São Paulo - Depois do susto o alívio: "A tomografia mostrou que não há fraturas nem danos neurológicos". A repórter do jornal Folha de S. Paulo Giuliana Vallone, disse estar bem após ser atingida no olho direito por um tiro de bala de borracha disparado por policiais militares na quinta-feira, durante protesto con o aumento da tarifa de ônibus em São Paulo.
"A maior preocupação era o comprometimento do meu olho, que sofreu uma hemorragia por causa da pancada. Felizmente, meu globo ocular não aparenta nenhum dano. E agora, ao acordar, percebi a coisa mais incrível: já consigo enxergar com o olho afetado, o que não acontecia quando cheguei aqui. Fora isso, estou muito inchada e tomei alguns pontos na pálpebra", informou a profissional em seu perfil no Facebook.
Giuliana contou que foi atingida quano já tinha saído da zona de conflito principal, na Consolação, próximo da Avenida Paulista. de acordo com a rep[órter, ela já havia sido ameaçada por um policial por estar filmando a violência. Ela disse que tentou ajudar uma mulher desesperada e acolocou dentro de um estacionamento, foi quando o Choque voltou.
"Não me manifestei de nenhuma forma contra os policiais, estava usando a identificação da Folha e nem sequer estava gravando a cena. Vi o policial mirar em mim e no querido colega Leandro Machado e atirar. Tomei um tiro na cara. O médico disse que os meus óculos possivelmente salvaram meu olho."

SUAS INSTRUÇÕES ::
Reescreva a notícia sobre a repórter ferida entre "São Paulo - Depois" e "perfil no Facebook.", inclusive, trocando "Facebook" por "Instagram".

SEÇÃO DE DADOS ::
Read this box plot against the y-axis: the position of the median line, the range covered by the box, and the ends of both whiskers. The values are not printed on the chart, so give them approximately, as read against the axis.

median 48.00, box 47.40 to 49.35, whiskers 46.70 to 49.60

SOLUÇÃO DO EXERCÍCIO ::
São Paulo - Depois do susto o alívio: "A tomografia mostrou que não há fraturas nem danos neurológicos". A repórter do jornal Folha de S. Paulo Giuliana Vallone, disse estar bem após ser atingida no olho direito por um tiro de bala de borracha disparado por policiais militares na quinta-feira, durante protesto con o aumento da tarifa de ônibus em São Paulo.
"A maior preocupação era o comprometimento do meu olho, que sofreu uma hemorragia por causa da pancada. Felizmente, meu globo ocular não aparenta nenhum dano. E agora, ao acordar, percebi a coisa mais incrível: já consigo enxergar com o olho afetado, o que não acontecia quando cheguei aqui. Fora isso, estou muito inchada e tomei alguns pontos na pálpebra", informou a profissional em seu perfil no Instagram.